╭──

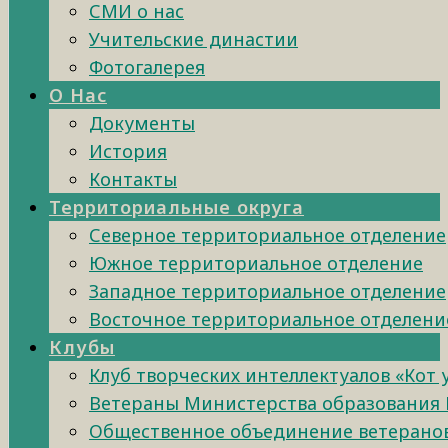
СМИ о нас
Учительские династии
Фотогалерея
О Нас
Документы
История
Контакты
Территориальные округа
Северное территориальное отделение
Южное территориальное отделение
Западное территориальное отделение
Восточное территориальное отделени
Клубы
Клуб творческих интеллектуалов «Кот
Ветераны Министерства образования 
Общественное объединение ветеранов 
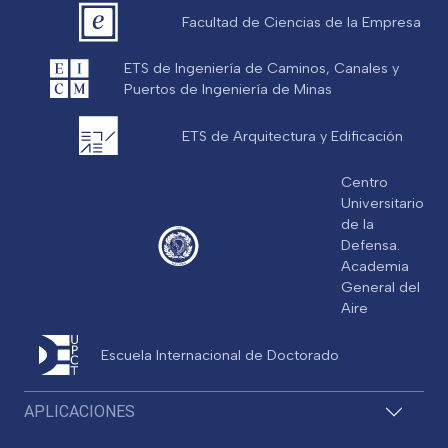
Facultad de Ciencias de la Empresa
ETS de Ingeniería de Caminos, Canales y
Puertos de Ingeniería de Minas
ETS de Arquitectura y Edificación
Centro
Universitario
de la
Defensa.
Academia
General del
Aire
Escuela Internacional de Doctorado
APLICACIONES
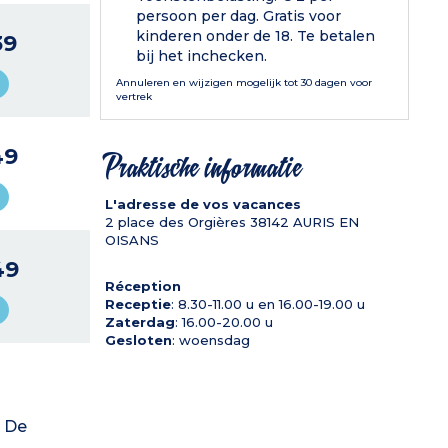
persoon per dag. Gratis voor
kinderen onder de 18. Te betalen
39
bij het inchecken.
Annuleren en wijzigen mogelijk tot 30 dagen voor
vertrek
49
Praktische informatie
L'adresse de vos vacances
2 place des Orgières
38142
AURIS EN
OISANS
49
Réception
Receptie
: 8.30-11.00 u en 16.00-19.00 u
Zaterdag
: 16.00-20.00 u
Gesloten
: woensdag
0 De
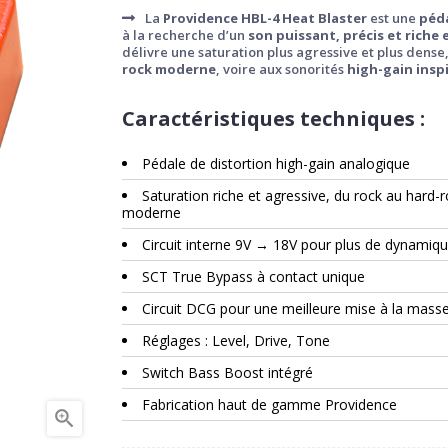
La
Providence HBL-4 Heat Blaster
est une
péda
à la recherche d’un
son puissant, précis et rich
délivre une saturation plus agressive et plus dense
rock moderne
, voire aux sonorités
high-gain insp
Caractéristiques techniques :
Pédale de distortion high-gain analogique
Saturation riche et agressive, du rock au hard-
moderne
Circuit interne 9V → 18V pour plus de dynamiq
SCT True Bypass à contact unique
Circuit DCG pour une meilleure mise à la mass
Réglages : Level, Drive, Tone
Switch Bass Boost intégré
Fabrication haut de gamme Providence

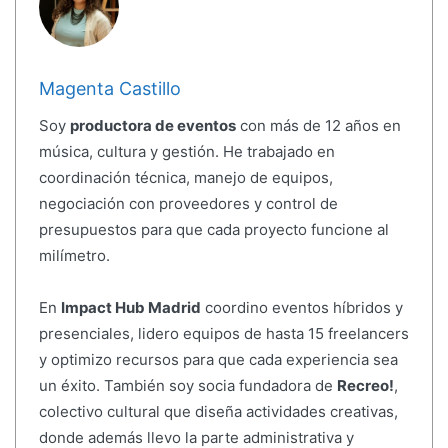
Magenta Castillo
Soy
productora de eventos
con más de 12 años en
música, cultura y gestión. He trabajado en
coordinación técnica, manejo de equipos,
negociación con proveedores y control de
presupuestos para que cada proyecto funcione al
milímetro.
En
Impact Hub Madrid
coordino eventos híbridos y
presenciales, lidero equipos de hasta 15 freelancers
y optimizo recursos para que cada experiencia sea
un éxito. También soy socia fundadora de
Recreo!
,
colectivo cultural que diseña actividades creativas,
donde además llevo la parte administrativa y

╰──

◆ EXERCISE BRIEF: Make a word-for-word repeat of the material, skipping all pictures.

◆ OUTPUT FOR THIS EXERCISE:
СМИ о нас
Учительские династии
Фотогалерея
О Нас
Документы
История
Контакты
Территориальные округа
Северное территориальное отделение
Южное территориальное отделение
Западное территориальное отделение
Восточное территориальное отделени
Клубы
Клуб творческих интеллектуалов «Кот
Ветераны Министерства образования 
Общественное объединение ветеранов 
Facultad de Ciencias de la Empresa
ETS de Ingeniería de Caminos, Canales y
Puertos de Ingeniería de Minas
ETS de Arquitectura y Edificación
Centro
Universitario
de la
Defensa.
Academia
General del
Aire
Escuela Internacional de Doctorado
APLICACIONES
persoon per dag. Gratis voor
kinderen onder de 18. Te betalen
39
bij het inchecken.
Annuleren en wijzigen mogelijk tot 30 dagen voor
vertrek
49
Praktische informatie
L'adresse de vos vacances
2 place des Orgières
38142
AURIS EN
OISANS
49
Réception
Receptie
: 8.30-11.00 u en 16.00-19.00 u
Zaterdag
: 16.00-20.00 u
Gesloten
: woensdag
0 De
La
Providence HBL-4 Heat Blaster
est une
péda
à la recherche d’un
son puissant, précis et rich
délivre une saturation plus agressive et plus dense
rock moderne
, voire aux sonorités
high-gain insp
Caractéristiques techniques :
Pédale de distortion high-gain analogique
Saturation riche et agressive, du rock au hard-
moderne
Circuit interne 9V → 18V pour plus de dynamiq
SCT True Bypass à contact unique
Circuit DCG pour une meilleure mise à la mass
Réglages : Level, Drive, Tone
Switch Bass Boost intégré
Fabrication haut de gamme Providence

Magenta Castillo
Soy
productora de eventos
con más de 12 años en
música, cultura y gestión. He trabajado en
coordinación técnica, manejo de equipos,
negociación con proveedores y control de
presupuestos para que cada proyecto funcione al
milímetro.
En
Impact Hub Madrid
coordino eventos híbridos y
presenciales, lidero equipos de hasta 15 freelancers
y optimizo recursos para que cada experiencia sea
un éxito. También soy socia fundadora de
Recreo!
,
colectivo cultural que diseña actividades creativas,
donde además llevo la parte administrativa y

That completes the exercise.